* [Raw data]
+ + + +

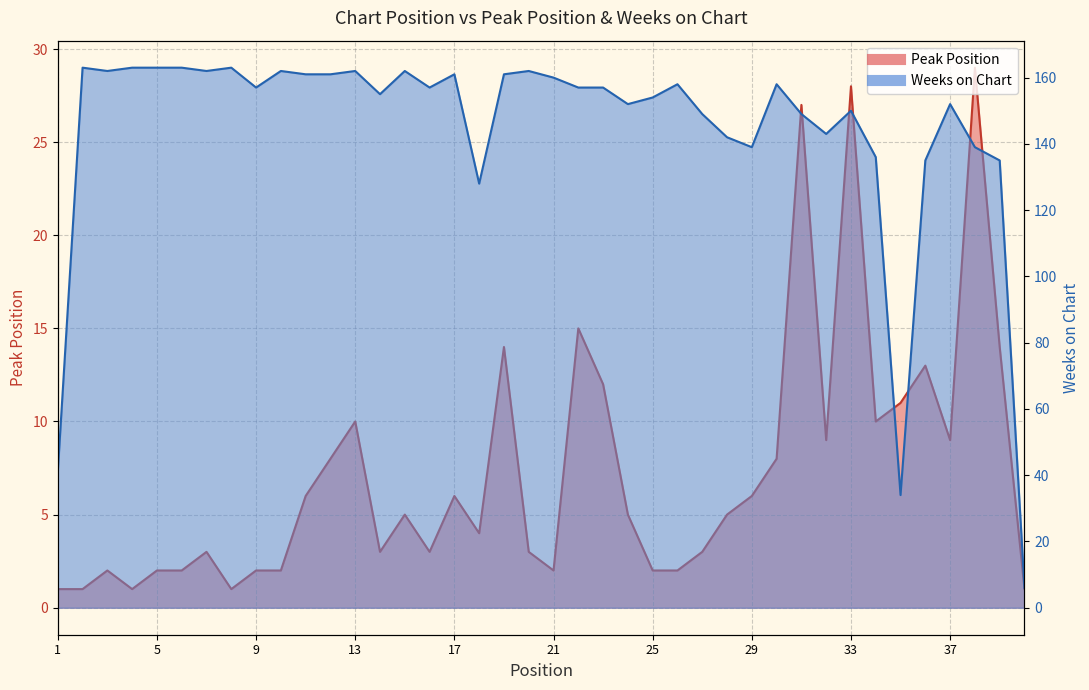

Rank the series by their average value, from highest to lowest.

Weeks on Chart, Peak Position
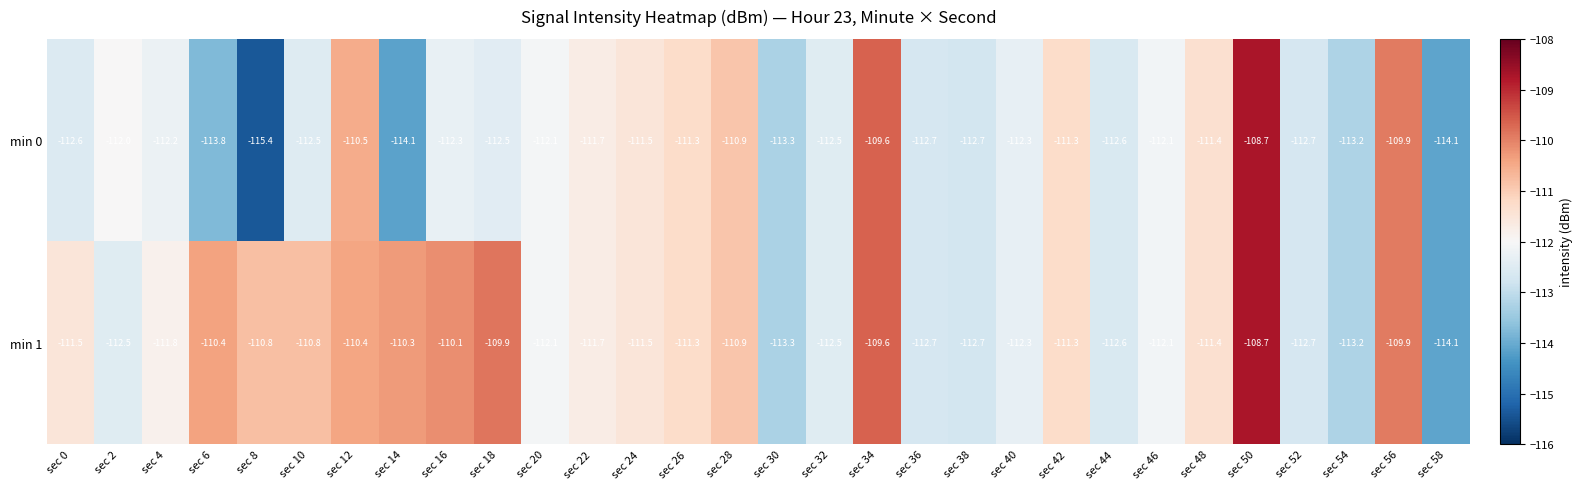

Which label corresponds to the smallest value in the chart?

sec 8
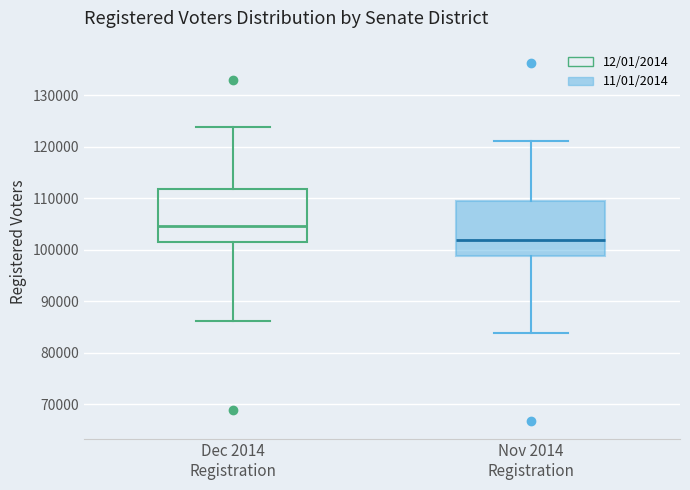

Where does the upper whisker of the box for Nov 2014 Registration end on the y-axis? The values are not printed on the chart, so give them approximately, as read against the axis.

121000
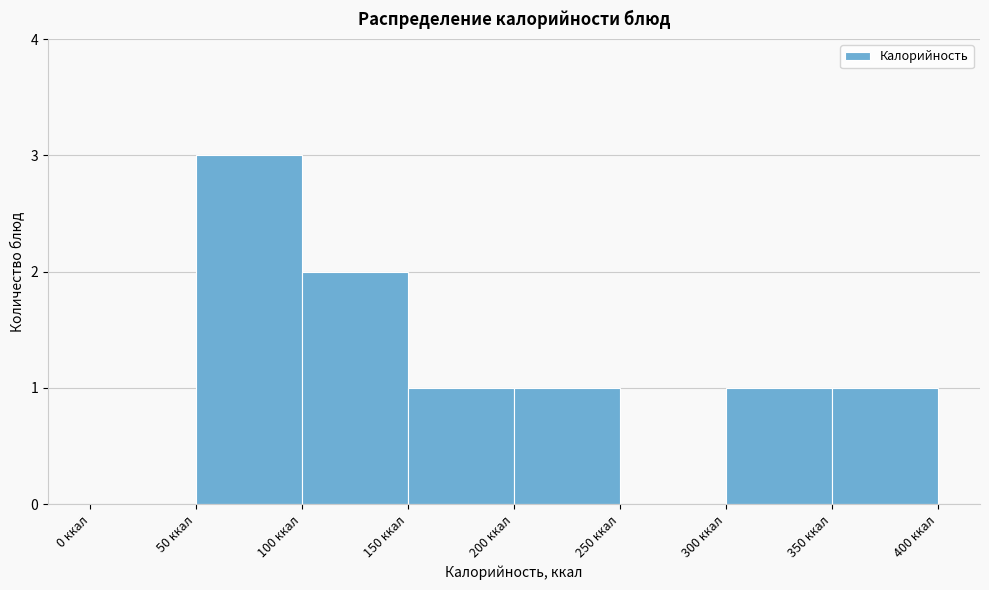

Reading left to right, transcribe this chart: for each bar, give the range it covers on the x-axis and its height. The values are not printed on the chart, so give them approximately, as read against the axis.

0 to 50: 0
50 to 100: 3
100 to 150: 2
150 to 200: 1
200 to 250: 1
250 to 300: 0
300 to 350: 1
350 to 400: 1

+ + + +

* [Activity] Recast the records above as a Markdown table with the columns Row and Text. Put one non-blank line in each row, numbered in order, and omit the pictures.

* [Problem solution]
| Row | Text |
|---|---|
| 1 | Rank the series by their average value, from highest to lowest. |
| 2 | Weeks on Chart, Peak Position |
| 3 | Which label corresponds to the smallest value in the chart? |
| 4 | sec 8 |
| 5 | Where does the upper whisker of the box for Nov 2014 Registration end on the y-axis? The values are not printed on the chart, so give them approximately, as read against the axis. |
| 6 | 121000 |
| 7 | Reading left to right, transcribe this chart: for each bar, give the range it covers on the x-axis and its height. The values are not printed on the chart, so give them approximately, as read against the axis. |
| 8 | 0 to 50: 0 |
| 9 | 50 to 100: 3 |
| 10 | 100 to 150: 2 |
| 11 | 150 to 200: 1 |
| 12 | 200 to 250: 1 |
| 13 | 250 to 300: 0 |
| 14 | 300 to 350: 1 |
| 15 | 350 to 400: 1 |